Newspaper for Crossmaglen, South Armagh, Newry and Down.

Concerns raised over ‘dilapidated’ condition of NIHE flats

Concerns have been raised regarding the “dilapidated” condition of Clare House, a multi-storey building of Housing Executive flats in Newry’s North Street.

Speaking on behalf of the republican grouping Saoradh an Iúir, its vice-chairperson Anthony Coyle said a number of residents contacted the party recently with complaints of unfit conditions and poor maintenance of the building.  Mr Coyle also claimed that locks to the main access door were changed recently without the knowledge of some of the residents, one of whom was forced to sleep in their car as they could not get into their home.

Commenting after speaking to affected residents Mr Coyle said: “They explained several areas of concern to us regarding the state of disrepair the building is in.  Damp and condensation along with mould were just some of the issues raised.  The level of decay and deterioration of Clare House is completely unacceptable. It is in a state of disrepair and neglect with residents left waiting for long overdue repairs and improvements.

“To make matters worse, the Housing Executive recently changed the locks to the main door without consulting residents. This meant some residents were locked out of the building with one resident being forced to sleep in their car and another having to stay in a relative’s house,” he claimed.

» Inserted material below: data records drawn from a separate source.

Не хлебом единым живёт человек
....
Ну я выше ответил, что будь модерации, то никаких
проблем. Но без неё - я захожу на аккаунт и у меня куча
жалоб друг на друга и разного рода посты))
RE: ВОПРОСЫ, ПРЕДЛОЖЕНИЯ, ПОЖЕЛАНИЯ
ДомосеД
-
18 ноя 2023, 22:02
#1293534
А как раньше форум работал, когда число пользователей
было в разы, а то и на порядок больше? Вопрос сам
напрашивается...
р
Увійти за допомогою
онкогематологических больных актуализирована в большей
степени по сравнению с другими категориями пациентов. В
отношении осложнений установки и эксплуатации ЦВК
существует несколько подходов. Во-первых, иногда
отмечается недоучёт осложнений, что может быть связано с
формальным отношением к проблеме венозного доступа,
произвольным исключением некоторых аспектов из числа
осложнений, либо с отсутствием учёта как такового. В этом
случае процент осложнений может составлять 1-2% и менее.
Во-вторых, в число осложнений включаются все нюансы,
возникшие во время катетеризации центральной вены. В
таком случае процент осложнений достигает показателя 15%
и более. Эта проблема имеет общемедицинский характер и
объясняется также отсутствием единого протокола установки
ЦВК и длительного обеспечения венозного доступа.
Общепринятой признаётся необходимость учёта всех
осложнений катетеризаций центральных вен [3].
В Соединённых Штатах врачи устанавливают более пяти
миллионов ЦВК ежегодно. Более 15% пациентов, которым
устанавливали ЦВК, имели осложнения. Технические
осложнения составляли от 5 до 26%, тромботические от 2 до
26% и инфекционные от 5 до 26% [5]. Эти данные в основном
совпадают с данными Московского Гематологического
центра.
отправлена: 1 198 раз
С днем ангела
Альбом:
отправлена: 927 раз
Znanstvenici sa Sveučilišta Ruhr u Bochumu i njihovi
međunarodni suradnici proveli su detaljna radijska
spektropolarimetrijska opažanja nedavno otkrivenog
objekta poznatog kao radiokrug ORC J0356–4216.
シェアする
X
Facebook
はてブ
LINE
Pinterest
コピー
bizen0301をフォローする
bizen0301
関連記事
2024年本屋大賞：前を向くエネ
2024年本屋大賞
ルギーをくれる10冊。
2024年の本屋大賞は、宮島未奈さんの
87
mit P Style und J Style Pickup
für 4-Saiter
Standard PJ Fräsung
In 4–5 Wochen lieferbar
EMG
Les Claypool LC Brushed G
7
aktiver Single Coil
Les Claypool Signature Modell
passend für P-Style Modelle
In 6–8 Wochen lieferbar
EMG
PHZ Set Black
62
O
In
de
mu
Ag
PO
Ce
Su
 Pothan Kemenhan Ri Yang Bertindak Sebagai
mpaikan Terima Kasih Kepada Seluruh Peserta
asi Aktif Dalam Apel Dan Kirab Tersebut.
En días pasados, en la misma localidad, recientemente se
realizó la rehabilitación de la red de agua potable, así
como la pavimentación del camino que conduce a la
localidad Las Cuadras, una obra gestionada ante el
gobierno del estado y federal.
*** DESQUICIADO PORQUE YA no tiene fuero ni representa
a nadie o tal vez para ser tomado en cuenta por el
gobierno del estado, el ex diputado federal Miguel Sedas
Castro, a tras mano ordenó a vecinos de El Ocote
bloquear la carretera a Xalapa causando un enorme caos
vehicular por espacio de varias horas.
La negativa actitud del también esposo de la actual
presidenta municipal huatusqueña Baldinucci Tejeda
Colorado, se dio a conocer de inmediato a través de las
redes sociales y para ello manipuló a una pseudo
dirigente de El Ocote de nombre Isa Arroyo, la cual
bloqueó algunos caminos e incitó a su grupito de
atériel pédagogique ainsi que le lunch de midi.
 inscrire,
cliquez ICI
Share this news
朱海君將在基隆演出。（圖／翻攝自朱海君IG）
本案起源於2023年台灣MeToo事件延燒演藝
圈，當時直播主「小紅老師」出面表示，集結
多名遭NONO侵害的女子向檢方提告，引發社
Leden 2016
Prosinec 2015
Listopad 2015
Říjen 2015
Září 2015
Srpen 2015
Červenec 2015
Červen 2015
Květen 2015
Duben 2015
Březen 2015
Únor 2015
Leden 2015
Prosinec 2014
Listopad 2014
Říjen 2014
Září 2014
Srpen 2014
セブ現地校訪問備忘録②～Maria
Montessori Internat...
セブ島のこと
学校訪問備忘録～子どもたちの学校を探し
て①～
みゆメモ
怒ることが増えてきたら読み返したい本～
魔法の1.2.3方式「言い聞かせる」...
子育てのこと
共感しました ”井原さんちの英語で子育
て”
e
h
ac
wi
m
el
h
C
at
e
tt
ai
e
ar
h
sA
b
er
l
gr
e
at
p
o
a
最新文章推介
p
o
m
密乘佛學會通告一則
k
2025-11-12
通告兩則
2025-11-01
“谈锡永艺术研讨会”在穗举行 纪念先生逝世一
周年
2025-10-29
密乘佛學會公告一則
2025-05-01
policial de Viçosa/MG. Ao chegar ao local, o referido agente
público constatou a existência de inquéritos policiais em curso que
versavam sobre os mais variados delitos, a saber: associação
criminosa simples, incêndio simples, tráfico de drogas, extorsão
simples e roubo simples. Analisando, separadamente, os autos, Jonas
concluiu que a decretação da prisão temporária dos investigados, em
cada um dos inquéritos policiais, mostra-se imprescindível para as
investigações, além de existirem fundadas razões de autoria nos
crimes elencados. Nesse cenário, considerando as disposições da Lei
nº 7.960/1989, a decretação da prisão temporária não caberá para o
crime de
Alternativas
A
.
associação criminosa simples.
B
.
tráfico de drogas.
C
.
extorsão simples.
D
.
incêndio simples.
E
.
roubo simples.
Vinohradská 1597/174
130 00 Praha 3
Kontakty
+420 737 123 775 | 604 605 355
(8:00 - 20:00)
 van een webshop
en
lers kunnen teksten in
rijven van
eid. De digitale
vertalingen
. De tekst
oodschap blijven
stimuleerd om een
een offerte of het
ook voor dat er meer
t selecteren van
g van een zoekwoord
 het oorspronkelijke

“Not only that but residents are also paying a service charge for the upkeep and maintenance of the building when in fact it isn’t being maintained at all. Rather it is being neglected.”

Mr Coyle says the Housing Executive has a duty of care to the residents of Clare House and he called on the authority to ensure necessary maintenance work is carried out as soon as possible.

“The Housing Executive have a duty of care for residents of Clare House and we are hopeful they will abide by that responsibility,” he said.  “We simply want to see this is  brought to a satisfactory conclusion.  We are hopeful this will be rectified in due course and we will keep the residents updated with any progress.”

Responding to The Examiner’s request for comment, a spokesperson for NIHE said: “I can confirm that we changed the communal locks to the entry doors of Clare House on Wednesday 2 May, as the intercom system was being upgraded.  At that time the patch manager visited all of the flats with the community representative (who lives in Clare House), and left keys with neighbours if the resident was not available.  Local staff were made aware that one resident had difficulty accessing their home, but this was quickly resolved.

 “Tenants do not pay a service charge, this only applies to residents who have purchased their flats.  The service charge consists of costs such as buildings insurance, communal lighting and any charges incurred as a result of maintenance carried out to the building,” the spokesperson added.